**Work request 1**
Decide whether each statement below agrees with the pandas sampling thread. Answer yes or no for each and quote the deciding words from the thread. (a) The data frame is called "DF". (b) The reply recommends groupby.sample for pandas 1.0. (c) The example sets N to 5.

**Source extract**
────────────────────────────────────────

I have a Pandas DF called “DF”. I would like to sample data from the population in such a way that, given a occurrence count, N = 100 and column = "Type", I would like to print a total of 100 rows from that column in such a way that the distribution of occurrences of each type is equal.
| SNo | Type | Difficulty |
|---|---|---|
| 1 | Single | 5 |
| 2 | Single | 15 |
| 3 | Single | 4 |
| 4 | Multiple | 2 |
| 5 | Multiple | 14 |
| 6 | None | 7 |
| 7 | None | 4323 |
For instance, If I specify N = 3, the output must be :
| SNo | Type | Difficulty |
|---|---|---|
| 1 | Single | 5 |
| 3 | Multiple | 4 |
| 6 | None | 7 |
If for the number N, the occurrences of certain types do not meet the minimum split, I can randomly increase another count.
I am wondering on how to approach this programmatically. Thanks!
CodePudding user response:
Use groupby.sample (pandas ≥ 1.1) with N divided by the number of types.

────────────────────────────────────────

[Collection entries]
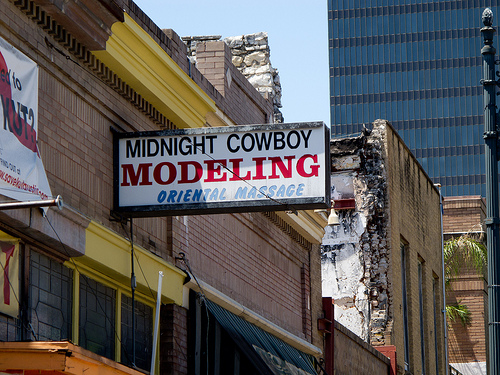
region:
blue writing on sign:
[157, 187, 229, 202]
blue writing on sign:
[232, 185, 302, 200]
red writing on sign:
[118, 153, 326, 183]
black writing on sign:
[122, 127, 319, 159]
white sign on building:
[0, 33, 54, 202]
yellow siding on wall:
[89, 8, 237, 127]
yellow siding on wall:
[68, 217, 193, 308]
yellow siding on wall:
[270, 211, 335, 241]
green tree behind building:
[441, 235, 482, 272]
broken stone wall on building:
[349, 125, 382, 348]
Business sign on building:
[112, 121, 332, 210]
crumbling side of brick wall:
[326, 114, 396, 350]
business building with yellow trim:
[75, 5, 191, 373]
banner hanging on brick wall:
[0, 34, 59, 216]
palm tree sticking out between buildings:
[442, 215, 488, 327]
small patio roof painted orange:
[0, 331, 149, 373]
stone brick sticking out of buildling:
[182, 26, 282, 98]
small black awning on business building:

────────────────────────────────────────

**Work request 2**
Copy the lines of the rows above, starting at the line that contains "red writing on" and ending at the line that contains "[0, 34, 59, 216]", including both of those lines.

**Result 1**
(a) Yes: "I have a Pandas DF called “DF”."
(b) No: "Use groupby.sample (pandas ≥ 1.1)"
(c) No: "If I specify N = 3"

**Result 2**
red writing on sign:
[118, 153, 326, 183]
black writing on sign:
[122, 127, 319, 159]
white sign on building:
[0, 33, 54, 202]
yellow siding on wall:
[89, 8, 237, 127]
yellow siding on wall:
[68, 217, 193, 308]
yellow siding on wall:
[270, 211, 335, 241]
green tree behind building:
[441, 235, 482, 272]
broken stone wall on building:
[349, 125, 382, 348]
Business sign on building:
[112, 121, 332, 210]
crumbling side of brick wall:
[326, 114, 396, 350]
business building with yellow trim:
[75, 5, 191, 373]
banner hanging on brick wall:
[0, 34, 59, 216]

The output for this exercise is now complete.